= Your task =
Copy the material below word for word, leaving out the pictures.

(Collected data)
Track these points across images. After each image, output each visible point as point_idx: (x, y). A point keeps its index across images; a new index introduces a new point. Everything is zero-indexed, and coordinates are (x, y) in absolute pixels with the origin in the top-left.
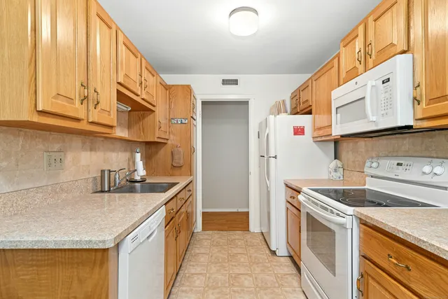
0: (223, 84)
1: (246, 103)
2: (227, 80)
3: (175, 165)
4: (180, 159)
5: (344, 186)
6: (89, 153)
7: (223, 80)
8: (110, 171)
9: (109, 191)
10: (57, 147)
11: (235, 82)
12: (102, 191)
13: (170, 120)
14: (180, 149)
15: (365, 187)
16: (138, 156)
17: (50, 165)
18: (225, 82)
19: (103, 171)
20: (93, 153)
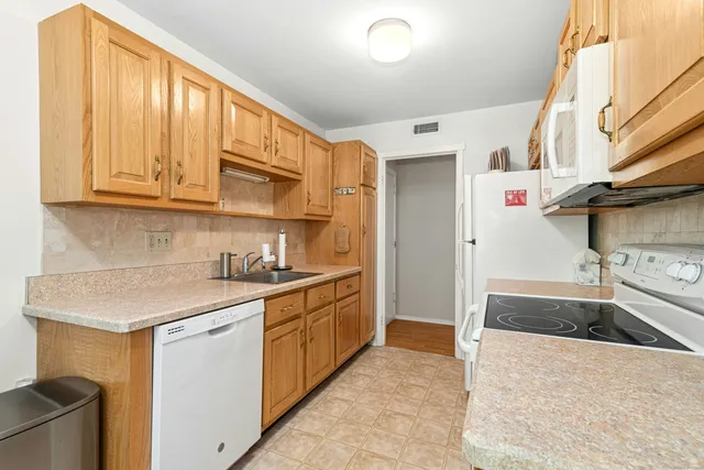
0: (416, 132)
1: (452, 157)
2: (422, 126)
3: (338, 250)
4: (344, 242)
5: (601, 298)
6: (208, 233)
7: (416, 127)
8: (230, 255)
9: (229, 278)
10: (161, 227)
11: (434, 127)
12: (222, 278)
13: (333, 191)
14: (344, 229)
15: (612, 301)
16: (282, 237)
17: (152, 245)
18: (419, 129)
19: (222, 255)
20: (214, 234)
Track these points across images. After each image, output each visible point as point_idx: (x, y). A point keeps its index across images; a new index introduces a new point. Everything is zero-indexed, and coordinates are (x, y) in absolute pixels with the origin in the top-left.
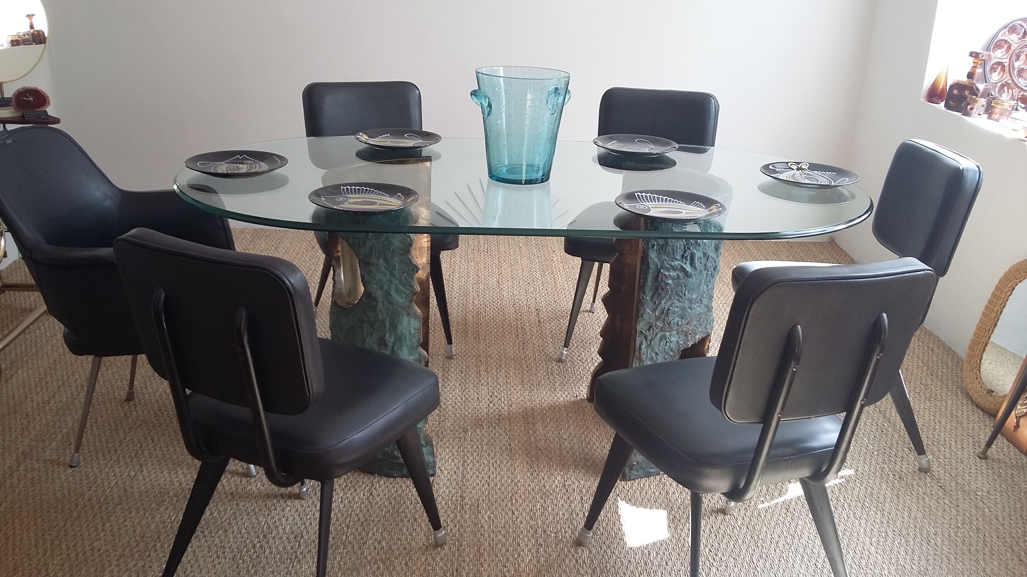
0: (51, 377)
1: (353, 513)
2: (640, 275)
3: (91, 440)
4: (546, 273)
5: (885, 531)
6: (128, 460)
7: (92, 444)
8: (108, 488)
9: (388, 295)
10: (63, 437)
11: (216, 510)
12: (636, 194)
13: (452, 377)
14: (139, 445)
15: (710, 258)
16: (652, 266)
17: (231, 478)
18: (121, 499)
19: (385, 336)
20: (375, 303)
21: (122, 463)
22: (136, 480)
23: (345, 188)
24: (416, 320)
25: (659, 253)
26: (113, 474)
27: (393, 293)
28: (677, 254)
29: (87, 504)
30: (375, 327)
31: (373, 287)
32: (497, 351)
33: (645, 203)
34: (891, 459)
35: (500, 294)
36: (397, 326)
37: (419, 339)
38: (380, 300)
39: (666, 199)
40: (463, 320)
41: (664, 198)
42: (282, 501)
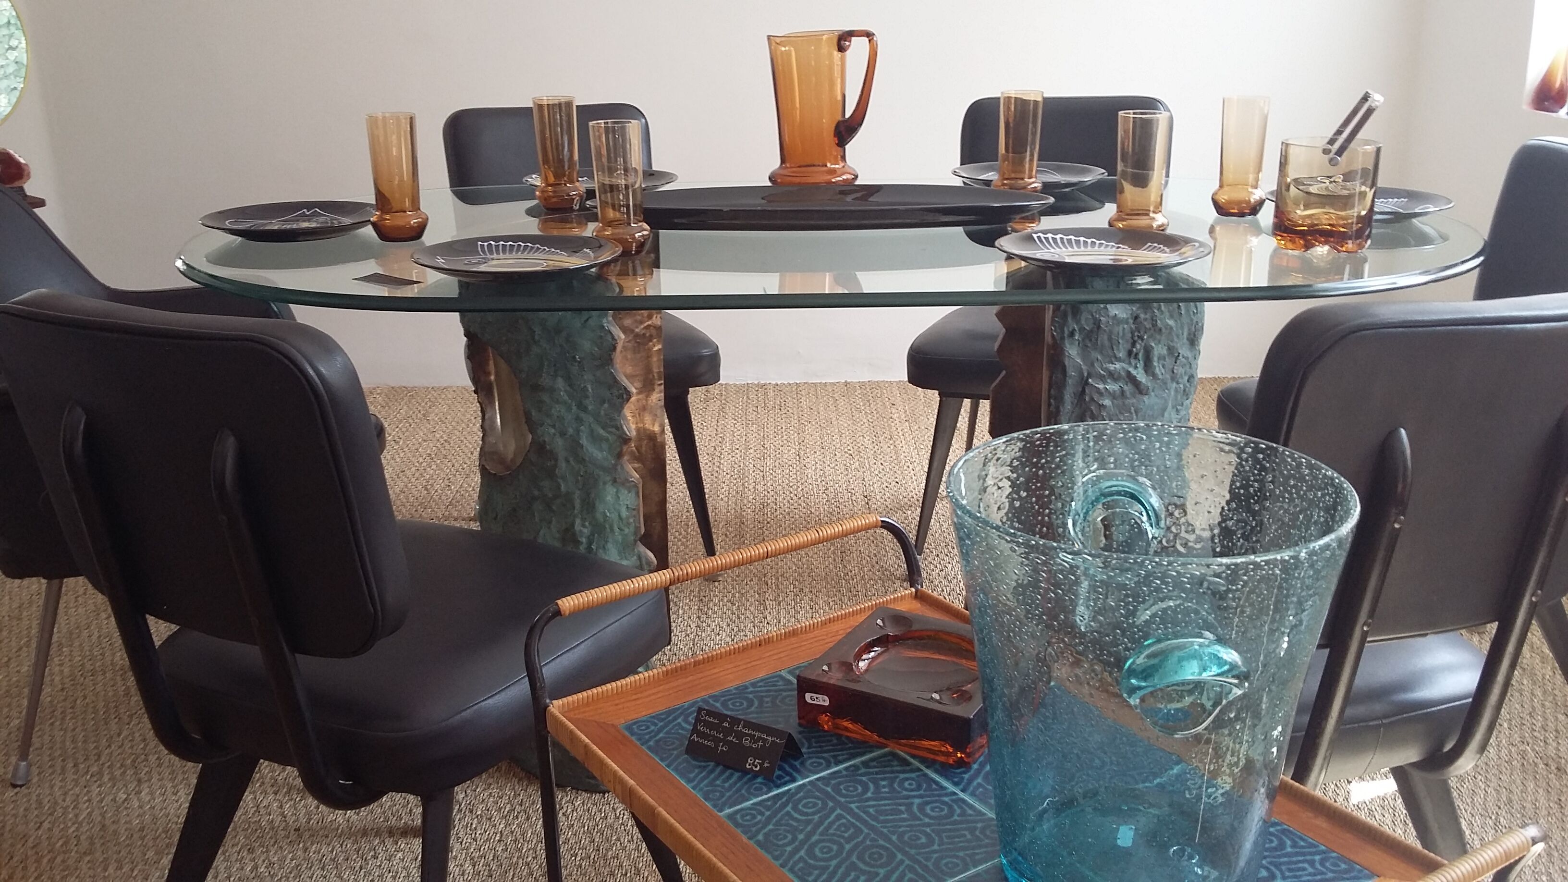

= Output of the task =
Track these points across images. After each image, output each visible point as point_idx: (x, y). A point keeps its index across images; a new index introduces a new point. Everything is zero-indexed, and coordinates are (x, y) in absolute pixels with the origin in the top-left.
0: (223, 84)
1: (246, 103)
2: (227, 80)
3: (175, 165)
4: (180, 159)
5: (344, 186)
6: (89, 153)
7: (223, 80)
8: (110, 171)
9: (109, 191)
10: (57, 147)
11: (235, 82)
12: (102, 191)
13: (170, 120)
14: (180, 149)
15: (365, 187)
16: (138, 156)
17: (50, 165)
18: (225, 82)
19: (103, 171)
20: (93, 153)
0: (416, 132)
1: (452, 157)
2: (422, 126)
3: (338, 250)
4: (344, 242)
5: (601, 298)
6: (208, 233)
7: (416, 127)
8: (230, 255)
9: (229, 278)
10: (161, 227)
11: (434, 127)
12: (222, 278)
13: (333, 191)
14: (344, 229)
15: (612, 301)
16: (282, 237)
17: (152, 245)
18: (419, 129)
19: (222, 255)
20: (214, 234)
Track these points across images. After each image, output each visible point as point_idx: (x, y). A point keeps its index across images; a new index introduces a new point. Everything is zero-indexed, and coordinates are (x, y) in absolute pixels with the origin in the top-left.
0: (51, 377)
1: (353, 513)
2: (640, 275)
3: (91, 440)
4: (546, 273)
5: (885, 531)
6: (128, 460)
7: (92, 444)
8: (108, 488)
9: (388, 295)
10: (63, 437)
11: (216, 510)
12: (636, 194)
13: (452, 377)
14: (139, 445)
15: (710, 258)
16: (652, 266)
17: (231, 478)
18: (121, 499)
19: (385, 336)
20: (375, 303)
21: (122, 463)
22: (136, 480)
23: (345, 188)
24: (416, 320)
25: (659, 253)
26: (113, 474)
27: (393, 293)
28: (677, 254)
29: (87, 504)
30: (375, 327)
31: (373, 287)
32: (497, 351)
33: (645, 203)
34: (891, 459)
35: (500, 294)
36: (397, 326)
37: (419, 339)
38: (380, 300)
39: (666, 199)
40: (463, 320)
41: (664, 198)
42: (282, 501)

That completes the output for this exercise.